Example with Paired Data

# Create example paired data
paired_data <- data.frame(
  Subject = rep(1:20, 2),
  Time = rep(c("Pre", "Post"), each = 20),
  Score = c(rnorm(20, 50, 10), rnorm(20, 55, 10)),
  Group = rep(c("Treatment", "Control"), 20)
)

# Reshape for within-subjects analysis
paired_wide <- paired_data %>%
  tidyr::pivot_wider(names_from = Time, values_from = Score)

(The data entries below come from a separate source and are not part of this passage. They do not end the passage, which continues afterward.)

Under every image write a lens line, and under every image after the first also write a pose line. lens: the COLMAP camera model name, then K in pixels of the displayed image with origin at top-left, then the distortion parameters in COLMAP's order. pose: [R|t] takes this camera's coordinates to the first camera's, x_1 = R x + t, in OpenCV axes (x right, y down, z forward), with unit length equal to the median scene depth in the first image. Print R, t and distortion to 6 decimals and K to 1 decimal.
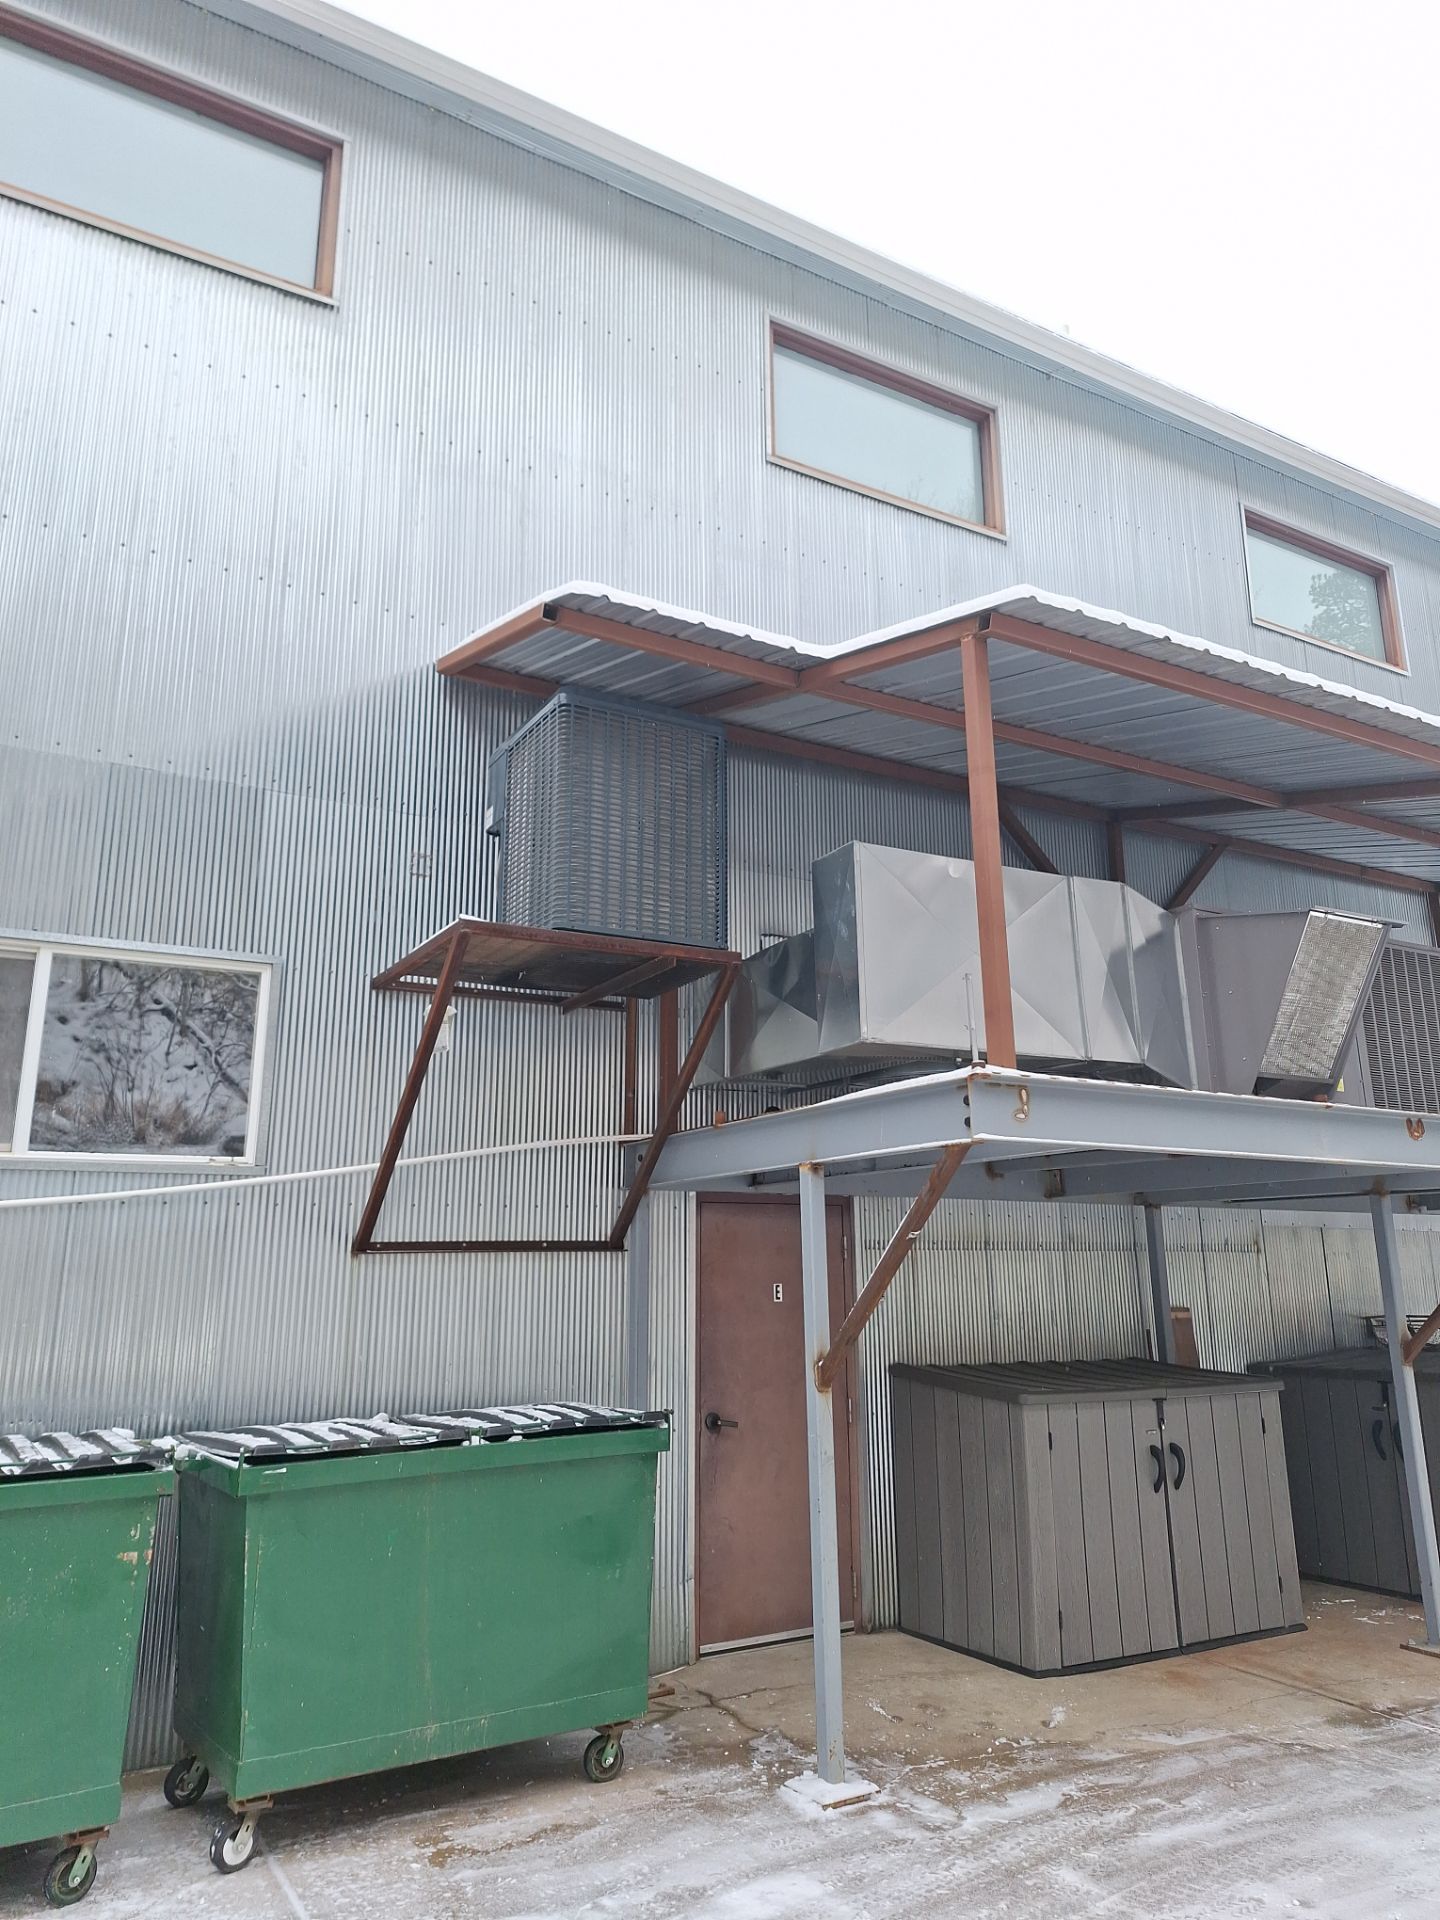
lens RADIAL K [[1325.6, 0, 763.5], [0, 1325.6, 942.3], [0, 0, 1]] dist [0.082869, -0.048063]
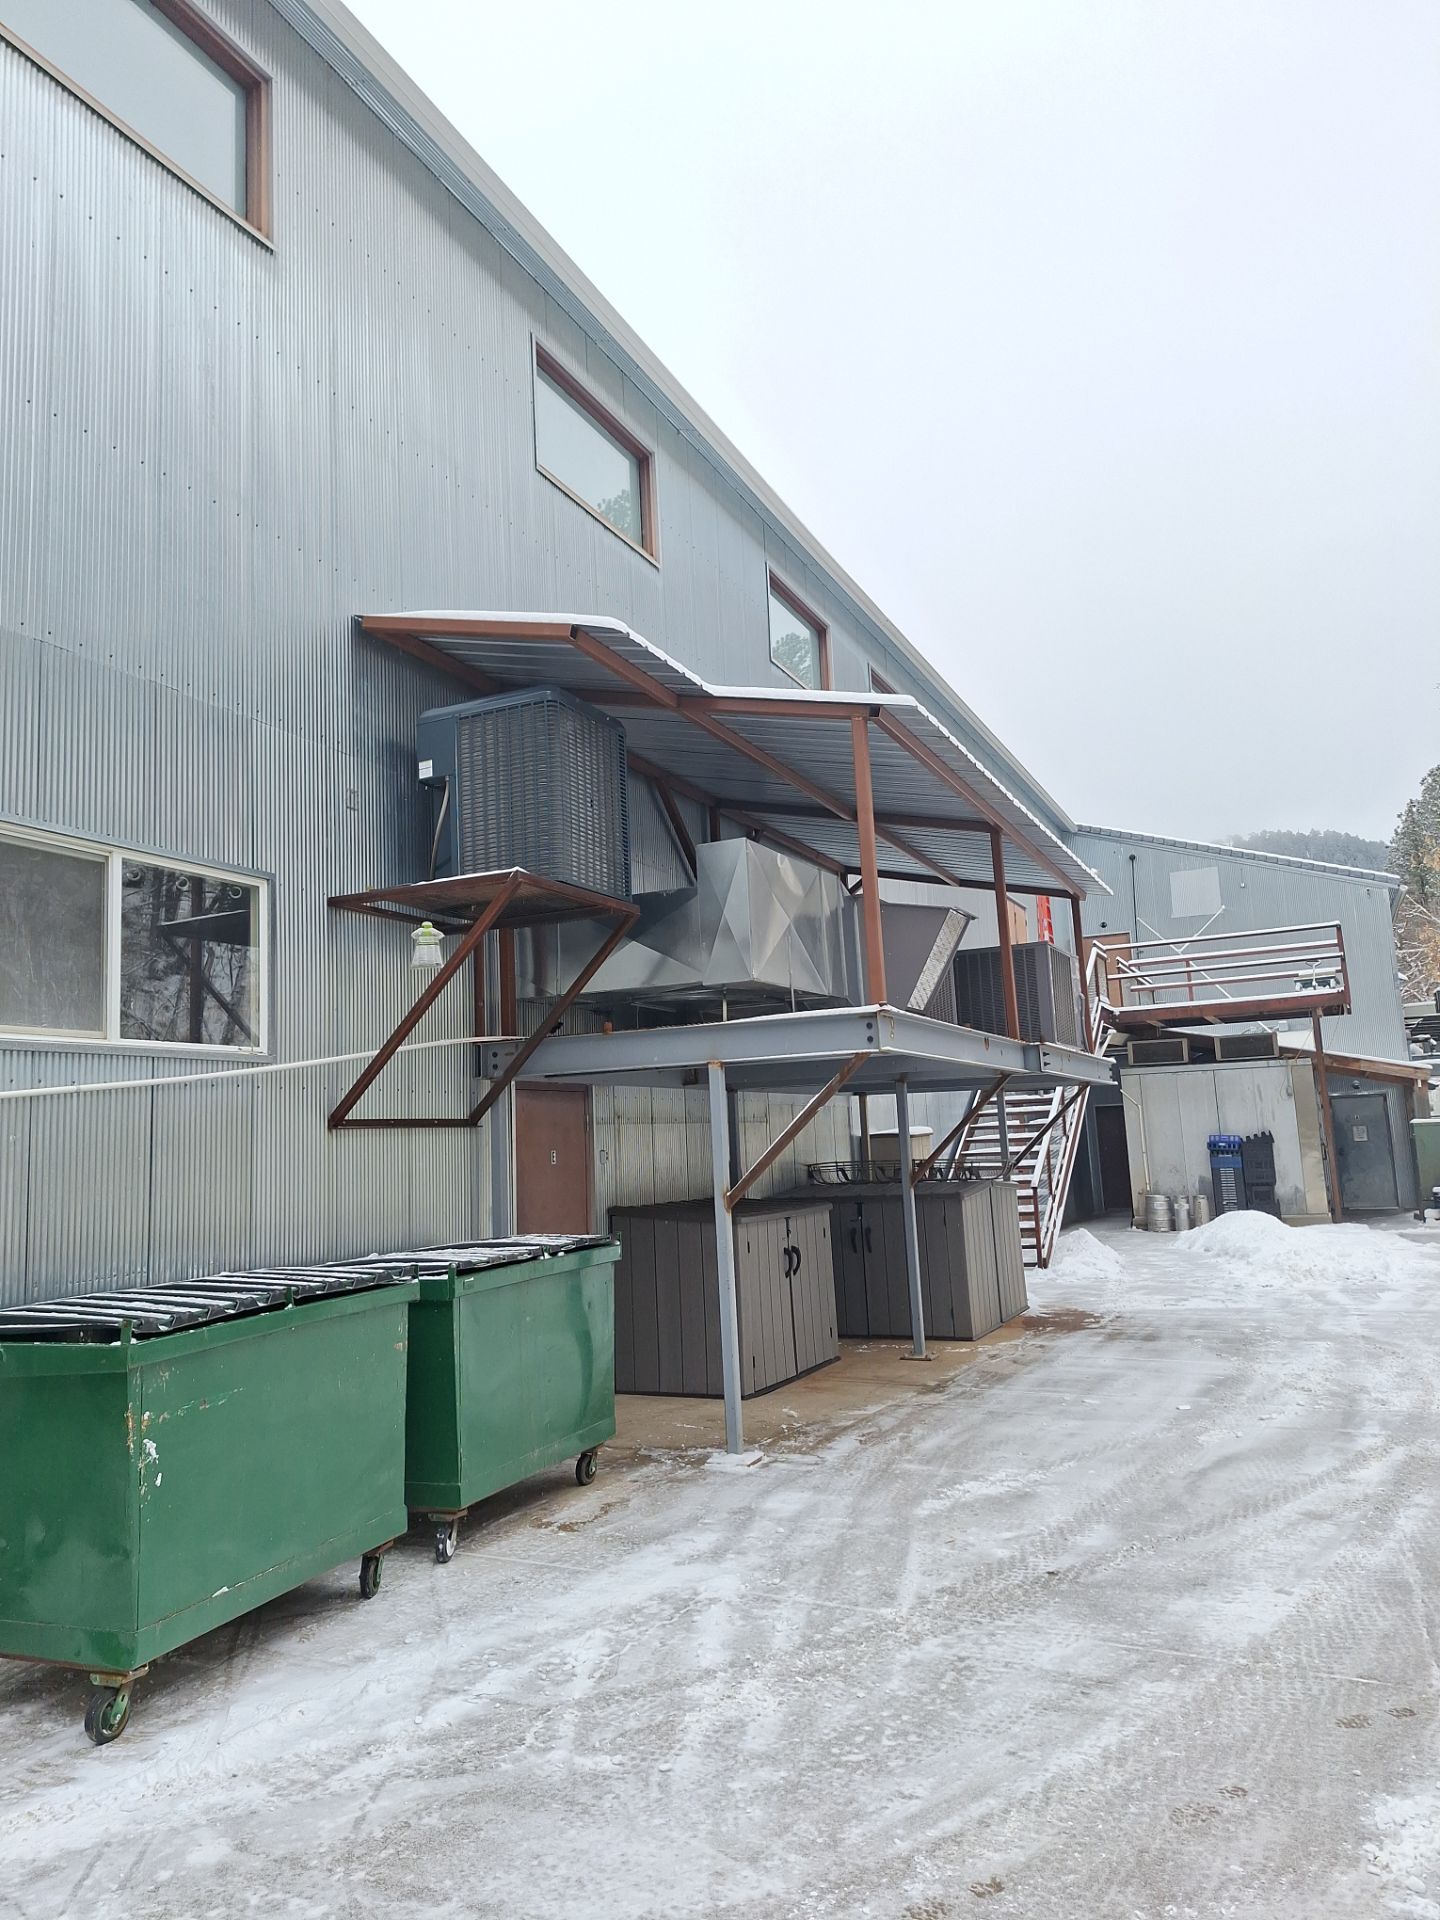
lens RADIAL K [[1313.6, 0, 720.0], [0, 1313.6, 960.0], [0, 0, 1]] dist [0.097486, -0.060149]
pose [[0.823568, 0.058439, 0.564198, -0.630078], [-0.110995, 0.992052, 0.059265, -0.022590], [-0.556251, -0.111432, 0.823509, -0.131346]]
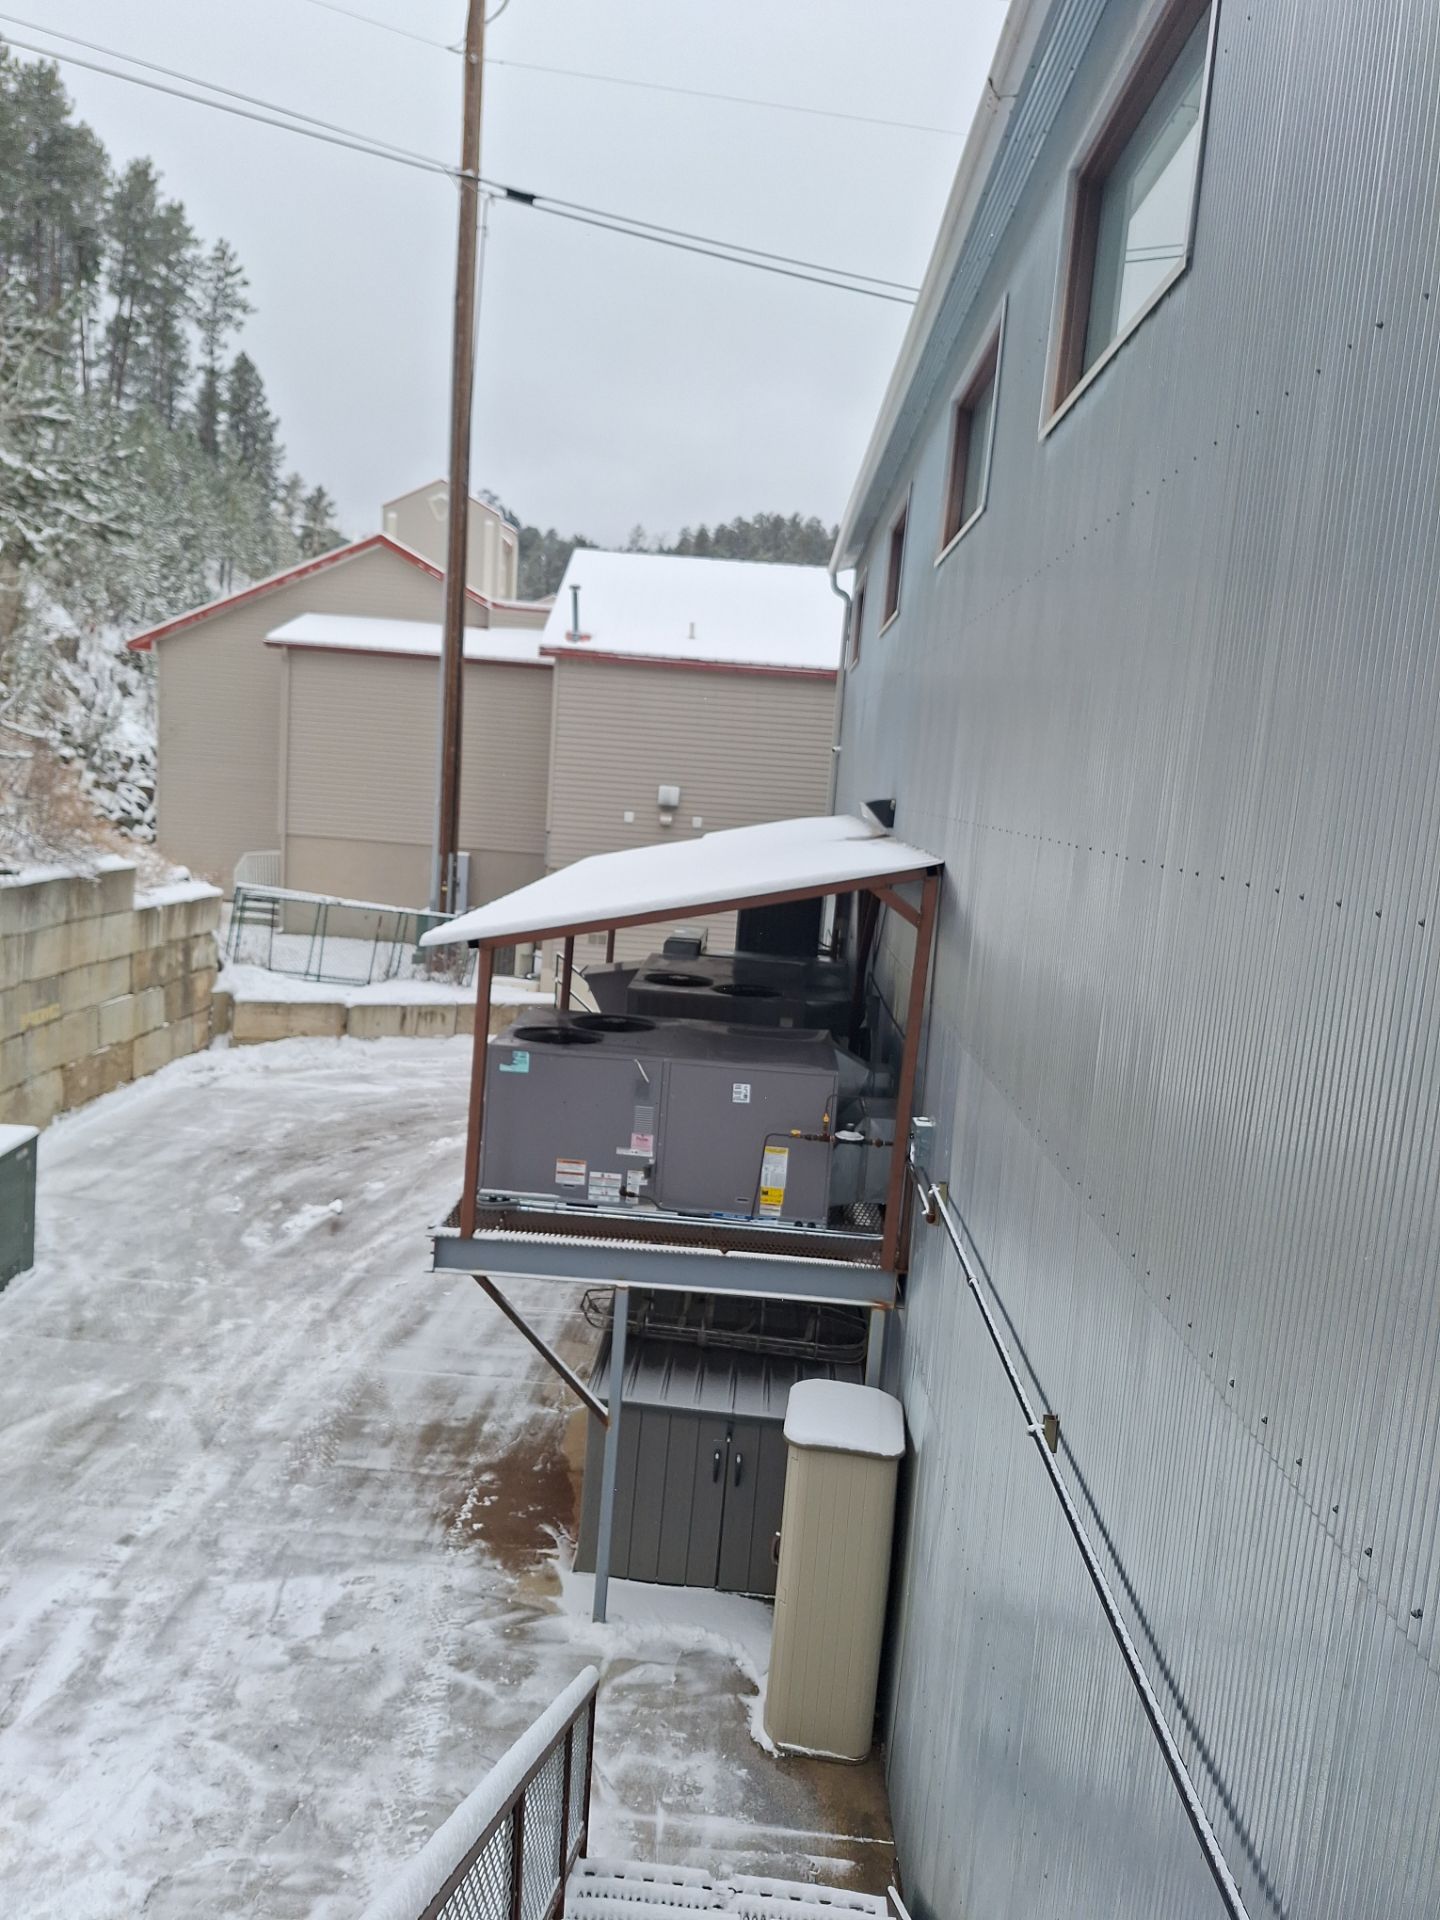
lens RADIAL K [[1285.9, 0, 708.6], [0, 1285.9, 1000.3], [0, 0, 1]] dist [0.086645, -0.135779]
pose [[-0.548208, 0.115149, -0.828377, 1.850576], [0.142138, 0.988895, 0.043397, -0.026508], [0.824175, -0.093953, -0.558487, 2.102599]]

within_basic <- jjwithinstats(
  data = paired_wide,
  dep1 = "Pre",
  dep2 = "Post",
  dep3 = NULL,  # No third dependent variable
  dep4 = NULL,  # No fourth dependent variable
  )

within_basic$plot

Statistical Output

  • Paired t-test or Wilcoxon signed-rank test
  • Effect size (Cohen’s d for paired data)
  • Confidence intervals for differences

Interpretation Tips

  • Significant change: p < 0.05
  • Practical significance: Consider effect size magnitude
  • Direction of change: Positive vs negative differences

9. Waffle Charts - jwaffle()

Purpose

Display proportional data using a grid of squares for intuitive visualization.

When to Use

  • Show parts of a whole
  • Display survey results
  • Present demographic breakdowns
  • Alternative to pie charts

Basic Usage

# Waffle chart
waffle_basic <- jwaffle(
  data = mtcars_clean,
  counts = "hp",
  groups = "cyl",
  facet = "am"
)

waffle_basic$plot

Interpretation Tips

  • Visual proportion: Each square represents equal units
  • Easy comparison: Squares easier to compare than pie slices
  • Pattern recognition: Spatial arrangement shows patterns

Choosing the Right Analysis

Decision Tree

# Pseudocode decision tree
if (data_type == "one_continuous") {
  use_jjhistostats()
} else if (data_type == "two_continuous") {
  use_jjscatterstats() # or jjcorrmat() for multiple variables
} else if (data_type == "continuous_by_groups") {
  if (groups_independent) {
    use_jjbetweenstats()
  } else {
    use_jjwithinstats()
  }
} else if (data_type == "categorical") {
  if (display_preference == "bars") {
    use_jjbarstats()
  } else if (display_preference == "pie") {
    use_jjpiestats()
  } else if (display_preference == "waffle") {
    use_waffle()
  }
} else if (data_type == "group_means") {
  use_jjdotplotstats()
}

Data Type Requirements

Analysis Dependent Variable Grouping Variable Sample Size
Histogram Continuous Optional categorical n ≥ 10
Scatter 2 × Continuous Optional categorical n ≥ 10
Box-Violin Continuous Categorical (2+ levels) n ≥ 5 per group
Correlation Matrix 2+ × Continuous Optional categorical n ≥ 10
Dot Chart Continuous Categorical (2+ levels) n ≥ 3 per group
Bar Chart Categorical Optional categorical n ≥ 5
Pie Chart Categorical Optional categorical n ≥ 5
Within-Subjects 2+ × Continuous Optional categorical n ≥ 5 pairs
Waffle Chart Categorical Optional categorical n ≥ 10

Best Practices Summary

Statistical Considerations

  1. Check assumptions before interpreting results
  2. Report effect sizes alongside p-values
  3. Consider multiple comparisons when doing many tests
  4. Validate findings with appropriate diagnostics

Visualization Guidelines

  1. Choose appropriate plot for your data type
  2. Use consistent color schemes across related plots
  3. Include informative titles and labels
  4. Consider your audience when selecting plot complexity

Workflow Recommendations

  1. Start with exploratory plots (histograms, scatter plots)
  2. Progress to confirmatory analyses (between-groups, correlations)
  3. Use grouped analyses to explore interactions
  4. Combine multiple approaches for comprehensive understanding

This gallery provides a complete reference for all jjstatsplot analyses. Each function offers extensive customization options - explore the jamovi interface or function documentation for additional parameters and settings.